Dataset excerpts:

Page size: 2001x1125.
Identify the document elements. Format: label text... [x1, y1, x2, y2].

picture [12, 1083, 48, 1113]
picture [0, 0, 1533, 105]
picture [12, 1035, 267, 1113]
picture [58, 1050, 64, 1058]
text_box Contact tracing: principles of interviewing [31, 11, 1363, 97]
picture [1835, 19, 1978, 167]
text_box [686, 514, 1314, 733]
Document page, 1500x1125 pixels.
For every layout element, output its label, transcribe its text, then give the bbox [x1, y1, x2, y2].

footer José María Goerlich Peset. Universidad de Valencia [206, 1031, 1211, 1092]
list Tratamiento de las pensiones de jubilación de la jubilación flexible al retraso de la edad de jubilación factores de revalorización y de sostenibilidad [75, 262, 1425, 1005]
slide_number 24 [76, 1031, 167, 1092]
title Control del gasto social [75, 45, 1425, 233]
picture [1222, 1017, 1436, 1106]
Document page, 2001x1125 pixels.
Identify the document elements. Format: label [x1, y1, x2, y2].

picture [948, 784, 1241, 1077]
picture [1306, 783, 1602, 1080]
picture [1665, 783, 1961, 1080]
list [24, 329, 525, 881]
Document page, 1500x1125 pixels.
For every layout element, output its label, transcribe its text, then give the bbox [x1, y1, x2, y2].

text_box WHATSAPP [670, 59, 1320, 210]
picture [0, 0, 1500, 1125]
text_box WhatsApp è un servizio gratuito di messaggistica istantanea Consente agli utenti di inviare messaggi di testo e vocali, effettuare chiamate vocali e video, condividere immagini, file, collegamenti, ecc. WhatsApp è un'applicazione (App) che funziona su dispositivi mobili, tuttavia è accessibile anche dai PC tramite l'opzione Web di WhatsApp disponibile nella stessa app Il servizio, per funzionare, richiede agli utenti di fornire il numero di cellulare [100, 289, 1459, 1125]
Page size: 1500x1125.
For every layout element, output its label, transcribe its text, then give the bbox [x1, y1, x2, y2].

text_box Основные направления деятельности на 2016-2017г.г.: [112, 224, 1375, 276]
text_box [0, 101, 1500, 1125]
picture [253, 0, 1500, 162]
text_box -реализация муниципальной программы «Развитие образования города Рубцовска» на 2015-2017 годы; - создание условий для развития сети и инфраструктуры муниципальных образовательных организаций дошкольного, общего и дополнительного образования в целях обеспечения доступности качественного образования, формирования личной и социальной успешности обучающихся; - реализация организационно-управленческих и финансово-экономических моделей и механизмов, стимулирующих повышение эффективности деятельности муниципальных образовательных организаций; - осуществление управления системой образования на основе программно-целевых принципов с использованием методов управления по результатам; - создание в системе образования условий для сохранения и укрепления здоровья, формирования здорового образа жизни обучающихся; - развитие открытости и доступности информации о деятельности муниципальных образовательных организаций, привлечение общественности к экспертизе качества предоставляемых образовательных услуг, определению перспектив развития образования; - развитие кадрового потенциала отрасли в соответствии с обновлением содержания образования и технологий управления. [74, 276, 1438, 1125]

**Directive**:
Could you reproduce all of the entries above exactly?

**Response**:
Page size: 2001x1125.
Identify the document elements. Format: label text... [x1, y1, x2, y2].

picture [12, 1083, 48, 1113]
picture [0, 0, 1533, 105]
picture [12, 1035, 267, 1113]
picture [58, 1050, 64, 1058]
text_box Contact tracing: principles of interviewing [31, 11, 1363, 97]
picture [1835, 19, 1978, 167]
text_box [686, 514, 1314, 733]
Document page, 1500x1125 pixels.
For every layout element, output its label, transcribe its text, then give the bbox [x1, y1, x2, y2].

footer José María Goerlich Peset. Universidad de Valencia [206, 1031, 1211, 1092]
list Tratamiento de las pensiones de jubilación de la jubilación flexible al retraso de la edad de jubilación factores de revalorización y de sostenibilidad [75, 262, 1425, 1005]
slide_number 24 [76, 1031, 167, 1092]
title Control del gasto social [75, 45, 1425, 233]
picture [1222, 1017, 1436, 1106]
Document page, 2001x1125 pixels.
Identify the document elements. Format: label [x1, y1, x2, y2].

picture [948, 784, 1241, 1077]
picture [1306, 783, 1602, 1080]
picture [1665, 783, 1961, 1080]
list [24, 329, 525, 881]
Document page, 1500x1125 pixels.
For every layout element, output its label, transcribe its text, then give the bbox [x1, y1, x2, y2].

text_box WHATSAPP [670, 59, 1320, 210]
picture [0, 0, 1500, 1125]
text_box WhatsApp è un servizio gratuito di messaggistica istantanea Consente agli utenti di inviare messaggi di testo e vocali, effettuare chiamate vocali e video, condividere immagini, file, collegamenti, ecc. WhatsApp è un'applicazione (App) che funziona su dispositivi mobili, tuttavia è accessibile anche dai PC tramite l'opzione Web di WhatsApp disponibile nella stessa app Il servizio, per funzionare, richiede agli utenti di fornire il numero di cellulare [100, 289, 1459, 1125]
Page size: 1500x1125.
For every layout element, output its label, transcribe its text, then give the bbox [x1, y1, x2, y2].

text_box Основные направления деятельности на 2016-2017г.г.: [112, 224, 1375, 276]
text_box [0, 101, 1500, 1125]
picture [253, 0, 1500, 162]
text_box -реализация муниципальной программы «Развитие образования города Рубцовска» на 2015-2017 годы; - создание условий для развития сети и инфраструктуры муниципальных образовательных организаций дошкольного, общего и дополнительного образования в целях обеспечения доступности качественного образования, формирования личной и социальной успешности обучающихся; - реализация организационно-управленческих и финансово-экономических моделей и механизмов, стимулирующих повышение эффективности деятельности муниципальных образовательных организаций; - осуществление управления системой образования на основе программно-целевых принципов с использованием методов управления по результатам; - создание в системе образования условий для сохранения и укрепления здоровья, формирования здорового образа жизни обучающихся; - развитие открытости и доступности информации о деятельности муниципальных образовательных организаций, привлечение общественности к экспертизе качества предоставляемых образовательных услуг, определению перспектив развития образования; - развитие кадрового потенциала отрасли в соответствии с обновлением содержания образования и технологий управления. [74, 276, 1438, 1125]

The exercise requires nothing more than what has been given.